Returning2thesceneofthecrime · 03/02/2019 07:27

It isn’t rude to say ‘sorry, I’ve already made plans’ even if those plans include staying h9me and doing nothing.

The best approach is to proactively manage it. Give her a call and ask her round (or out) for coffee at a time convenient for you. As a fellow introvert, I prefer meeting people outside my home because I can always come up with an easy excuse when I have had enough of their company eg parking ticket about to run out, another appointment, feeling tired. It is easier fir me to leave than to be someone to leave my home when they are visiting.

cptartapp · 03/02/2019 07:33

1-2 times a week is fine. What is all this 'help' that people talk of? No-one popped in on us for weeks at a time, we managed. Set a precedent or this will get worse as baby gets older and moe 'interesting'.

littlemisscynical · 03/02/2019 07:38

OP YANBU at all. I have had the same problem. Slightly different in that MIL lives a distance away but refuses to give notice of visits. Which were daily too in the beginning. And I wasn't overly close to her before having DS so it was so difficult having to spend lots of time on my own with someone I don't know well when I was postnatal and hormonal.
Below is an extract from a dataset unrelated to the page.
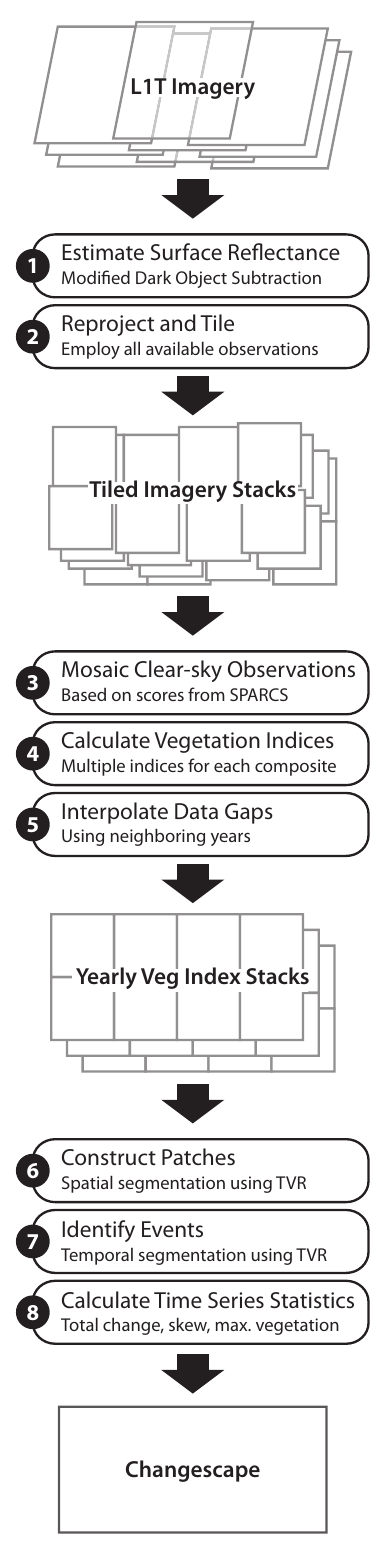
Figure 2. Schematic of VeRDET pro- cessing steps to identify years and locations of forest change. TVR: total variation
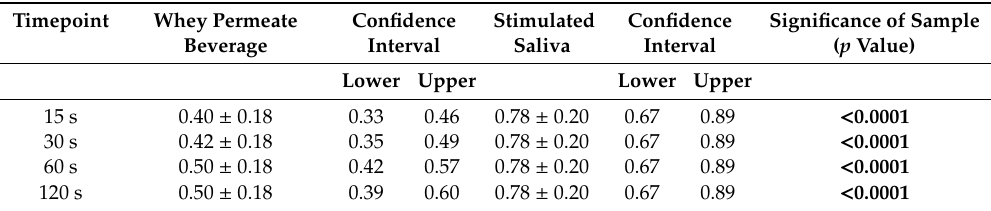
Values are expressed as LSM estimates ± standard error from SAS output. Table A2. Examples of protein concentration (mg / mL) of whey permeate beverage and baseline stimulated saliva values with corresponding 95% confidence intervals.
So overbearing and intrusive.

She booked two weeks off work around my due date so that she could spend time with the baby 🤦🏼‍♀️ baby arrived early so she rang in to work sick. Note my own mother knew to give us some space in the early days and only called for short, arranged visits. MIL was not helpful when she visited either. Just wanted to hold the baby while we made her tea. Then bringing her neighbours and friends etc to visit too. She was practically hysterical around the baby and still does this weird thing were she shakes and squeezes him.
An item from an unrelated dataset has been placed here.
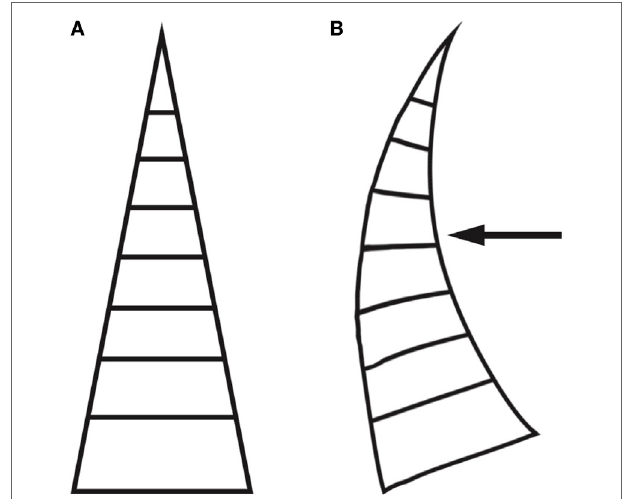
FigUre 1 | The Fin ray ® effect can be demonstrated by applying a force to the structure shown . The force causes the sides of the structure to bend, resulting in the base and tip deforming toward the applied load. (a) An unloaded Fin Ray ® structure. (B) A loaded Fin Ray ® structure.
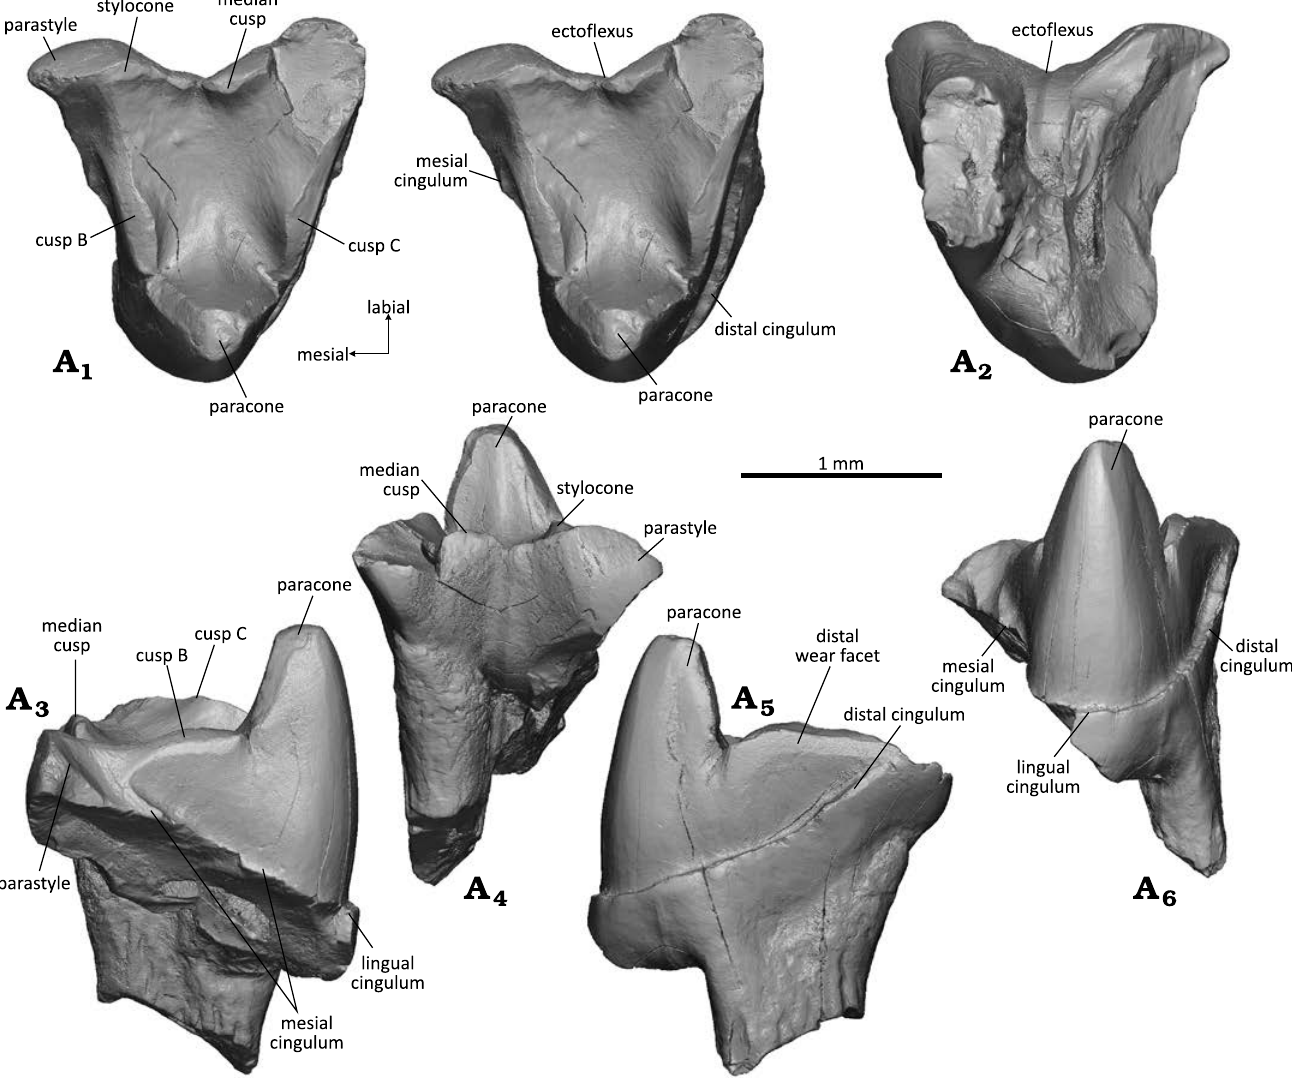
Fig. 3. Spalacotheriid mammal Cifellitherium suderlandicum gen. et sp. nov., WMNM P82308 from Busche Quarry near Balve, North Rhine-Westphalia, Germany, Barremian–Aptian (Lower Cretaceous). Right upper molar in occlusal (stereopair, A 1 ), dorsal (A 2 ), mesial (A 3 ), labial (A 4 ), distal (A 5 ), and lingual (A 6 )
I spent 4 nights in hospital. On the evening we got home, her and FIL arrived at 9:30pm and despite all our curtains being closed started to knock the doors and windows and ring our phones 🙄.

DH spoke to her about the unannounced visits and she started to give notice... by ringing or texting me that she was around the corner 🤦🏼‍♀️. She understood rightly what we meant but I know she is being stubborn and does not think she should have to make an appointment to see her GS.

It improved as baby got older as we have had such a packed social life. I had something arranged every day to get out of the house. MIL kept popping in and then we weren't there so she had had a wasted trip. Or if she called in the evening at baby's bedtime (despite being asked not to also) I continued on with our routine.

I know it sounds harsh but you need to set some boundaries in place or it will only get worse. And it will affect your relationship with MIL. I had had enough and DH had to start arranging something with her at the weekend. Just because you are off on maternity leave does not mean that you are free all day every day for visitors!!